The comic begins with two black pages. The eye, drawn by the diagonal sequence of caption and speech bubble, travels them quite agreeably. On page three Bloodshot finds a few of his bearings, and panels begin to appear. Scratchy, feather-pen border lines in white, dividing blind blackness from blind blackness. Bloodshot has mentioned his “nanites” not working, so I suppose he is some sort of cyber zombie who needs minute computers to see. It doesn’t matter what he is, really, because the sensual enjoyment of this issue is gleaned in implication not image; in sharing, by choice, the ignorance its protagonist finds forced upon him. Bloodshot is a man cradling a baby, holding a gun, and talking to a dog. His dog is called “Hound,” which one might presume is short for “Blood Hound.” That is also a cute thing about this comic. Because that’s a dog breed, and the owner’s called Bloodshot, and it meshes. I think this stuff is why people like John Wick? The baby is called Jessie. He will protect her, because he is her daddy. He tells her so.
Sometimes people say “show don’t tell” and that’s fine and all. But sometimes telling ostensibly because you can’t show is a very effective way of engaging your audience.
Bloodshot (with Jessie, and Hound) is stuck in some sort of empty, silent hellscape that he can’t see. It’s a visual medium, let’s cry! Comics must have pictures! Sure, sure, we all like pictures. We like drawings or imagery to be present. You know what emphasises presence? Absence. Can you see something non-visual? If you can see something, mustn’t it be visual? The visual representation of absence is a very fine thing indeed. It creeps under your nails and you start to breathe it in.
Maybe there could have been more of a representative aspect to “I hear my footsteps bouncing off walls.”
Something nasty moves against his legs and the panel outlines, those touchstones of time and the passage of moment, get a little wonky. Like a camera swinging wildly in a Blair Witch video. Or like decisive editing in a close-up scene where a character must come to terms with something shocking? Does it mean “this is how he’s moving” or “this is how he’s feeling? It means “internal events are currently being defined by their irregularity.” Six tight, even rectangles with better refined angularity but far jerkier control within that refinement show us the (superhero? Mercenary? Whatever Bloodshot is) taking control despite stress under fire. Then when he stumbles into water the white line is angled across the top of the page, choppy and spattered, the surface of the volume he’s fallen into.
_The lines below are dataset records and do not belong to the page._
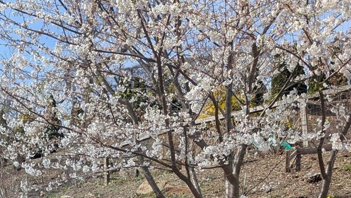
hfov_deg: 26.4
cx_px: -48
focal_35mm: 73
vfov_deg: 15.0
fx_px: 680
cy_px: 319
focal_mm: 6.81
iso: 43
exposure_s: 1/1919
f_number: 1.85
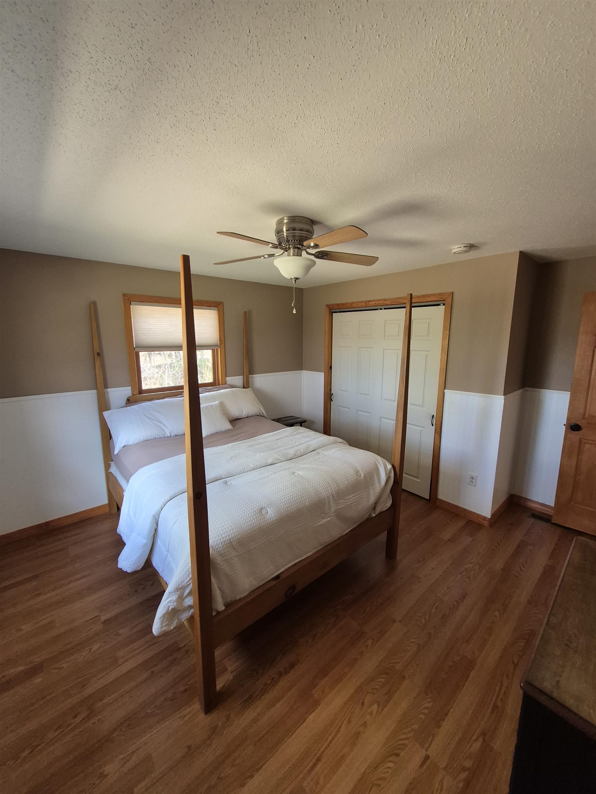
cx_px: 298
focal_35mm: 13
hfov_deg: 89.9
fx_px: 298
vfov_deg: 106.2
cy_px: 397
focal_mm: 1.74
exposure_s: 1/60
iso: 200
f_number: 2.2
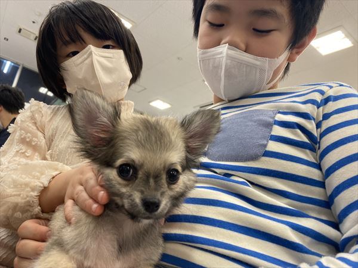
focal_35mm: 26
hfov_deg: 67.3
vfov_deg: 53.1
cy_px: 134
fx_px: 269
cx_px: 179
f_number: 1.8
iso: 125
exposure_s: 1/120
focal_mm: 4.25
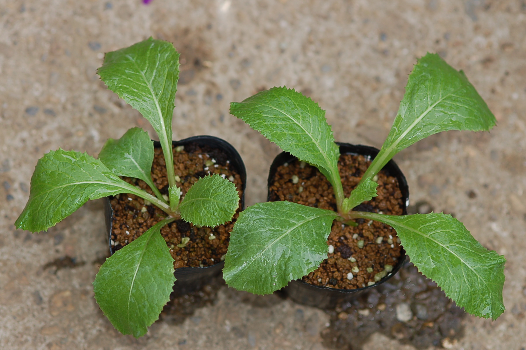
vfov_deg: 8.7
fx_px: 2299
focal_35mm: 158
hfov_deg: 13.1
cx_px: 263
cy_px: 175
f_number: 4
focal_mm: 105
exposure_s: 1/250
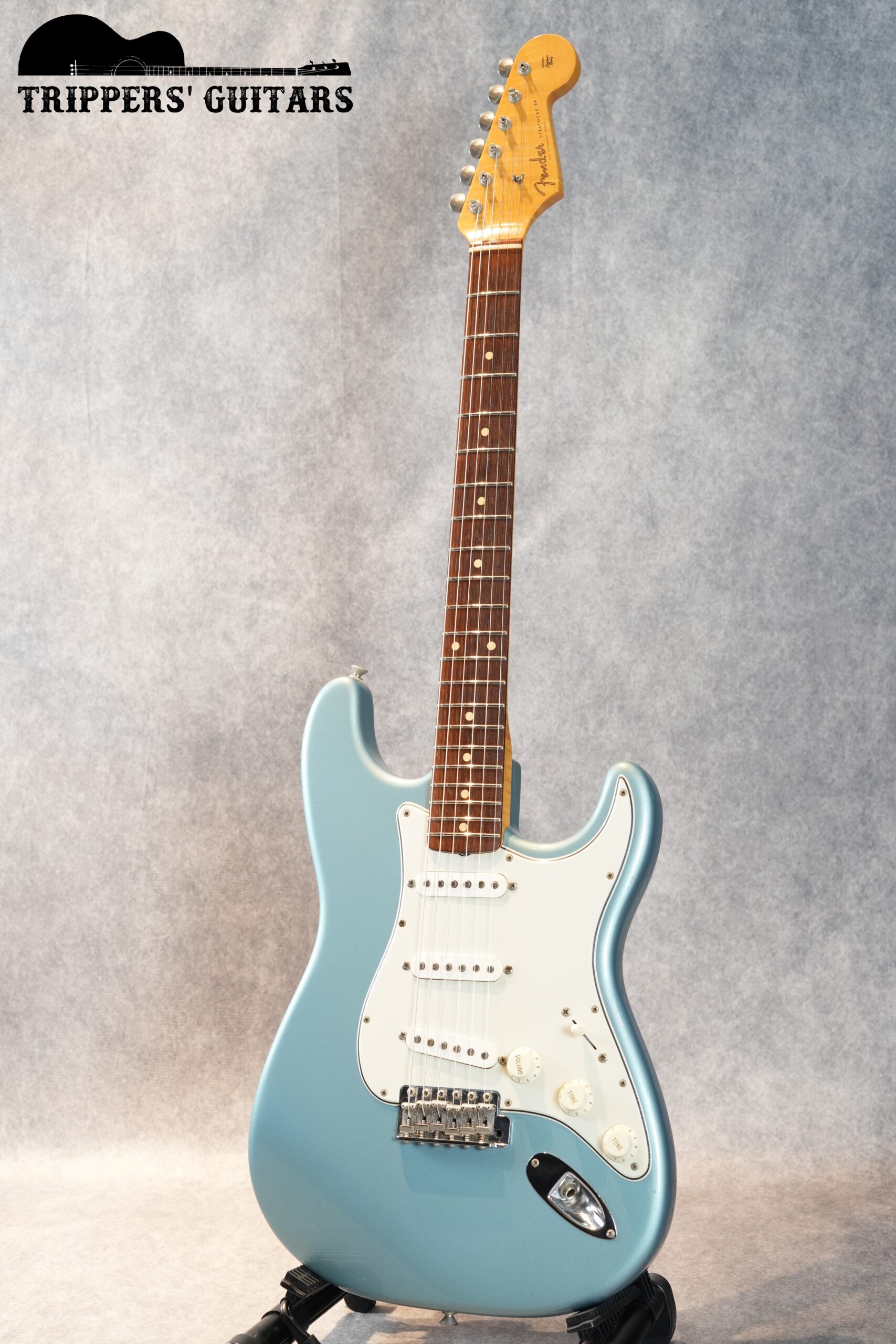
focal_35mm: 50
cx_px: 448
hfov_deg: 27.0
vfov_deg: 39.6
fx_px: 1866
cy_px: 672
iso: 320
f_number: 6.3
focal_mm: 50
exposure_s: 1/1.6
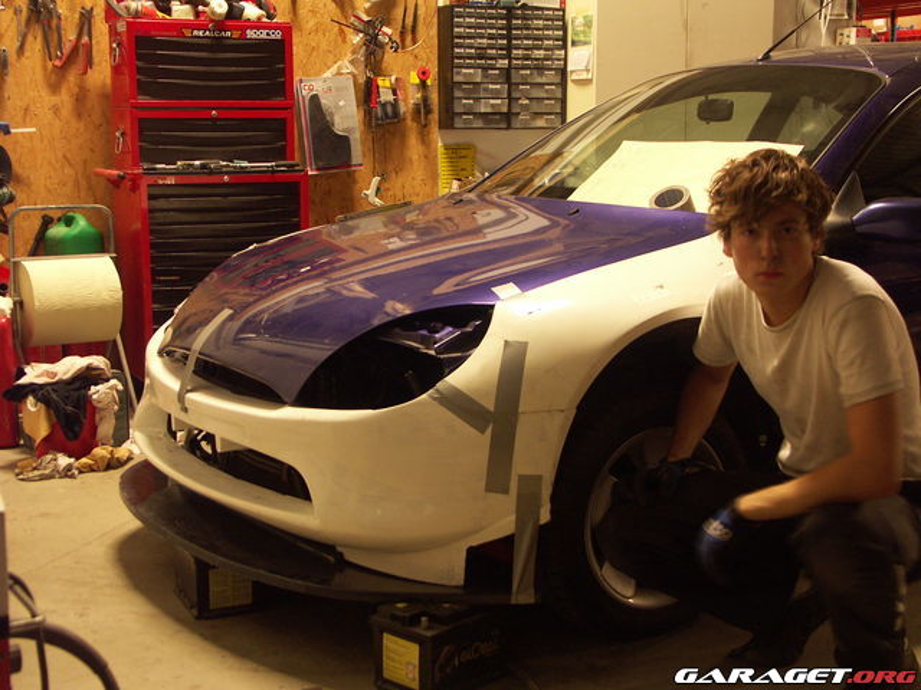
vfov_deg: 27.0
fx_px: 1437
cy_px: 345
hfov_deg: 35.5
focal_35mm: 54
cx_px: 460
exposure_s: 1/5
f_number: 3.2
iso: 200
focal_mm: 14.05
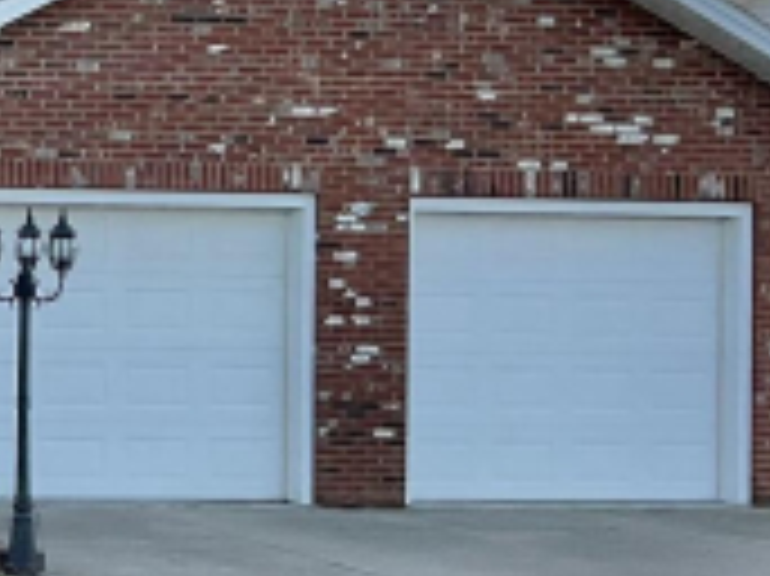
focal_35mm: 113
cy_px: 216
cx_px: -520
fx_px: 2512
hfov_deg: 15.5
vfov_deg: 13.1
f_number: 1.8
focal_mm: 3
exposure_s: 1/620
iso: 16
This is the halfway point of the comic, from which it continues to unfurl both layout and panelwise. I’d prefer not to take the joy of it all from you. In the final four or five pages Bloodshot’s vision begins to blink back in, preparing for the final page in full, lush colour; Lemire makes the choice not to represent anything within these momentary returns, though Bloodshot’s dialogue claims that he has “seen” something— the reader sees only TV static, but we’re sympatico enough with this internal monologue, well enough used to mind’s-eyeing the things he’s touching and fearing, that we can accept he got a blink of something . . . and that that feeling of somethingness that would be spoilt it if were set down in literality for us.
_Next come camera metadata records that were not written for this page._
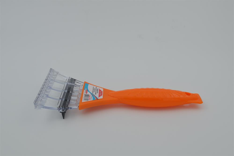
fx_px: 292
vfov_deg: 29.8
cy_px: 78
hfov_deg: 43.6
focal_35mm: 45
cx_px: 117
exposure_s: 1/100
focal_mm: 30
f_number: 6.3
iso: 100
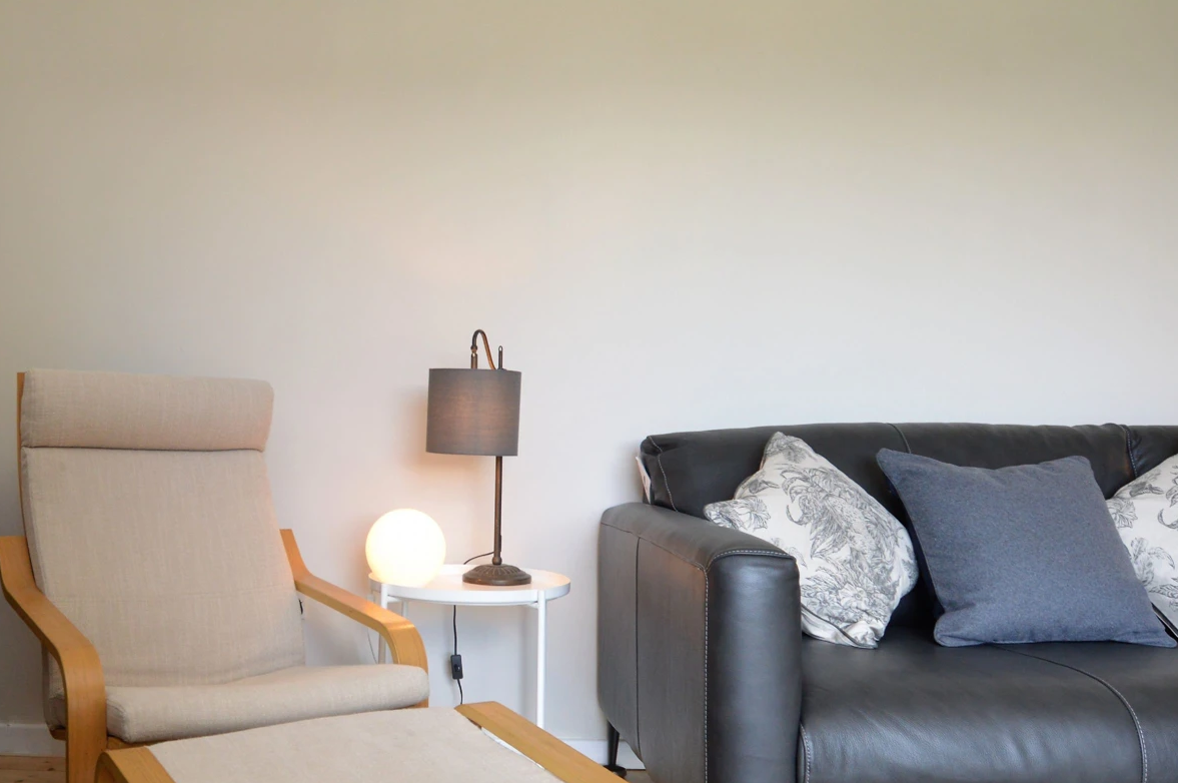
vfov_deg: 40.9
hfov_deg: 57.1
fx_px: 1040
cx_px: 349
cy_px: 502
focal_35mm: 32
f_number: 5
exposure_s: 1/100
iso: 400
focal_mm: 13
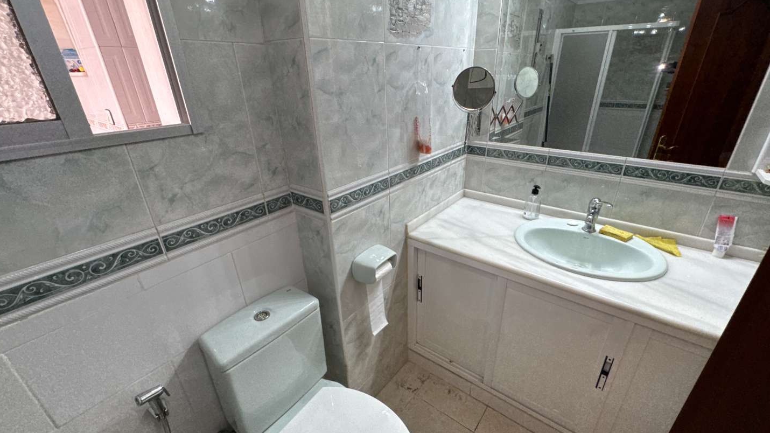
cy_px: 220
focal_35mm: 16
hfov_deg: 99.3
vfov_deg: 67.1
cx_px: 398
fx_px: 327
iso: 125
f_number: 2.2
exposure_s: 1/99
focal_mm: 2.22
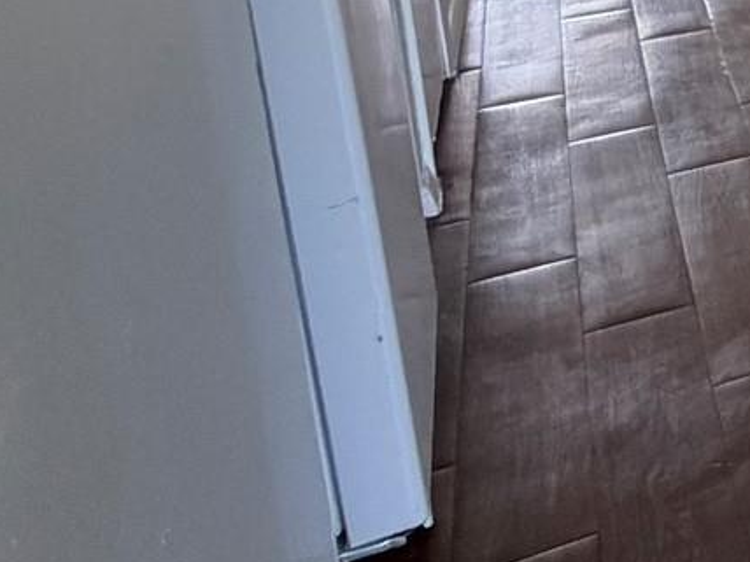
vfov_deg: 19.5
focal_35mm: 67
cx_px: 1758
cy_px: -242
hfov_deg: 15.7
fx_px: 1452
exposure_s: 1/105
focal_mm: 2.22
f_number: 2.2
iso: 320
Frankly I would have been happy enough with no return to regular representation (by Renato Guedes, uncredited in the solicit information) by the end of this issue, though I do appreciate Bloodshot’s long nose, his protruding ears, and how they make his thick neck mean a little more than just “comic book (anti?)hero guy.” I like seeing that BloodHound has a little red circle where his collar tag should be, like Bloodshot’s red circle logo. And the texture of the rendering is very pleasant.
This issue succeeds in making Bloodshot, a big red-eyed white-skinned side o’beef with combat trousers and a gun, feel vulnerable enough to be accessible, and whether or not you’re interested in becoming a regular Valiant reader it’s certainly an issue worth reading for the formal challenge alone.